Hikaye benim sevdiğim türden: Kaybolup bulunamayan çocuklar. Üstelik bu kez iki kız kardeş kayıp ve biri yıllar sonra ortaya çıkıyor. Cevval bir detektif var, iyi niyetli bir sosyal hizmet görevlisi var; zekice yazılmış, emek harcanmış, altı çizilesi cümleler var ama çeviri / editörlük o kadar özensiz ki bütün okuma keyfimi alıp götürüyor. Bu kitapların son okumalarını keşke ben yapabilsem.
Mesela:
” Kadının buraya geri dönmek karşısındaki paniği oldukça ikna ediciydi ama Infante şimdi kadın acaba yine korkmuş gibi davranma zahmetine girmekten mi kaçmıştı bunu merak ediyordu. ” (s. 209) İlk cümleyi Google çevirmiş gibi zaten. Peki, ”ama”dan sonraki ikinci cümlenin noktalama işaretleri nerede? Okurken resmen gözlerim acıyor.
” Kilisede dururken – çünkü Patty büyük kutlamalar yapmayı severdi – ve büyük bir hata yaptığını anlamıştı”( s.208). O ”ve” nin orada ne işi var sayın editör Zübeyde Abat? (Çeviren Seçil Ersek’miş)
” Sally, gururlu biri olmalıydı, evliliği giderek şiddetli bir hâl aldığında ailesini aramayacak kadar gururlu (s.243). Şiddetli derken? Kast edilen fiziksel şiddet elbette ama kim bunu böyle anlatır ?
Neredeyse bütün metin bu şekilde maalesef. Pek çok cümleyi birkaç kez okumak ve içimden düzeltmek zorunda kaldım. Yine de sonunu merak ettiğim için okumaya devam ediyorum.
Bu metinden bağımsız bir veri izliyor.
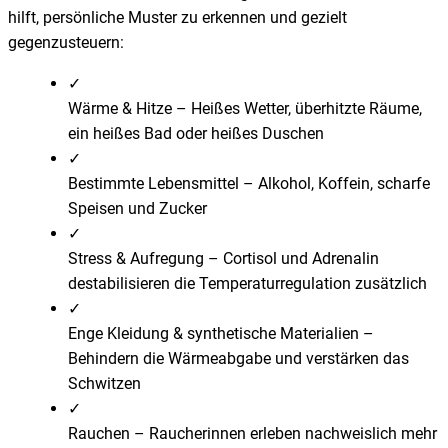
hilft, persönliche Muster zu erkennen und gezielt
gegenzusteuern:
✓
Wärme & Hitze
–
Heißes Wetter, überhitzte Räume,
ein heißes Bad oder heißes Duschen
✓
Bestimmte Lebensmittel
–
Alkohol, Koffein, scharfe
Speisen und Zucker
✓
Stress & Aufregung
–
Cortisol und Adrenalin
destabilisieren die Temperaturregulation zusätzlich
✓
Enge Kleidung & synthetische Materialien
–
Behindern die Wärmeabgabe und verstärken das
Schwitzen
✓
Rauchen
–
Raucherinnen erleben nachweislich mehr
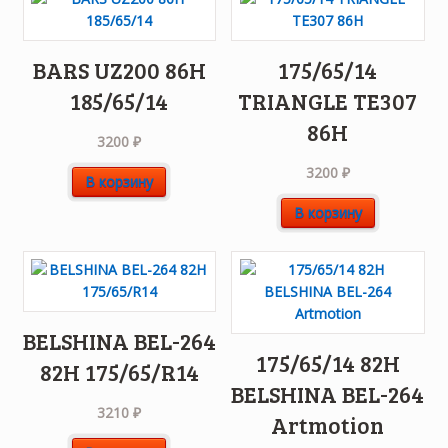
BARS UZ200 86H
175/65/14
185/65/14
TRIANGLE TE307
86H
3200
₽
3200
₽
В корзину
В корзину
BELSHINA BEL-264
175/65/14 82H
82H 175/65/R14
BELSHINA BEL-264
3210
₽
Artmotion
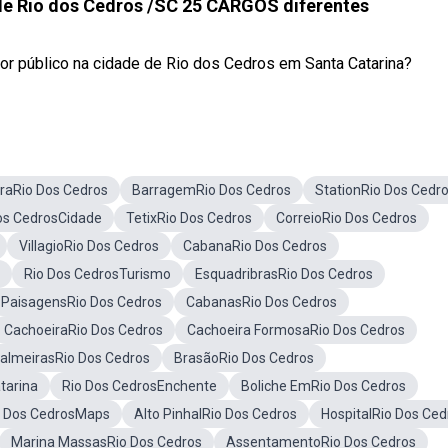
 de Rio dos Cedros /SC 25 CARGOS diferentes
vidor público na cidade de Rio dos Cedros em Santa Catarina?
uraRio Dos Cedros
BarragemRio Dos Cedros
StationRio Dos Cedr
os CedrosCidade
TetixRio Dos Cedros
CorreioRio Dos Cedros
VillagioRio Dos Cedros
CabanaRio Dos Cedros
Rio Dos CedrosTurismo
EsquadribrasRio Dos Cedros
PaisagensRio Dos Cedros
CabanasRio Dos Cedros
CachoeiraRio Dos Cedros
Cachoeira FormosaRio Dos Cedros
PalmeirasRio Dos Cedros
BrasãoRio Dos Cedros
tarina
Rio Dos CedrosEnchente
Boliche EmRio Dos Cedros
o Dos CedrosMaps
Alto PinhalRio Dos Cedros
HospitalRio Dos Ced
Marina MassasRio Dos Cedros
AssentamentoRio Dos Cedros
Umarım iyi düşünülmüş bir sonu vardır.
İngilizce yazılmış ” Yazarın En İyi 10 Kitabı” listesi
Altını çizdiğim cümleleri -kendimce düzelterek- paylaşayım:
” Onu kilise koridorundan gelirken izlemek üzerine hızla yaklaşan bir kamyonu izlemek gibiydi. s.208
” Lenhardt, karınızın sizi terk etmeye hazır olduğunun ilk işaretinin çift terapistine gitmek istemesi olduğunu söylüyordu. Kadınlar için ilişkiler satranç gibi demişti. Bütün oyunu önceden okur ve hamlelerini önceden planlarlar. Ne de olsa onlar kraliçe. Bizse kralız ; her yöne gidebiliriz ancak tek kare ilerleyebiliriz, bütün lanet oyun boyunca da savunmadayız.” s.208
” Sanki bilgisayarlar gelmeden önce dünya çok güvenli bir yermiş gibi. Eğer yaptığı hata bilgisayar ortamında bir sohbetle başlamış olsaydı ailesinin onu bulma şansı olabilirdi. Onun yerine gerçek dünyadaydı, bir insanla yüz yüze konuşuyordu ve bütün sorun bu noktada başlamıştı; basit bir sohbetle, insanın aklına gelebilecek en masum soruyla:
—–Bu şarkıyı seviyor musun? ” s.220
” Miriam, o ânı böyle hatırlayacaktı. Bu anıyı kafasında yaratmaya başladı, şimdinin içinde şimdiyi tekrarlıyordu.” s.220
” ABD’nin son derece yalnız bir ülke olduğu, tek bir cevapsız aramanın kaderlerini değiştireceğine herkesin inandığı ortaya çıkmıştı. ” s.226 (Kızların babası Dave, telesekreterli ev telefonlarına gösterilen büyük ilgiyi yorumluyor)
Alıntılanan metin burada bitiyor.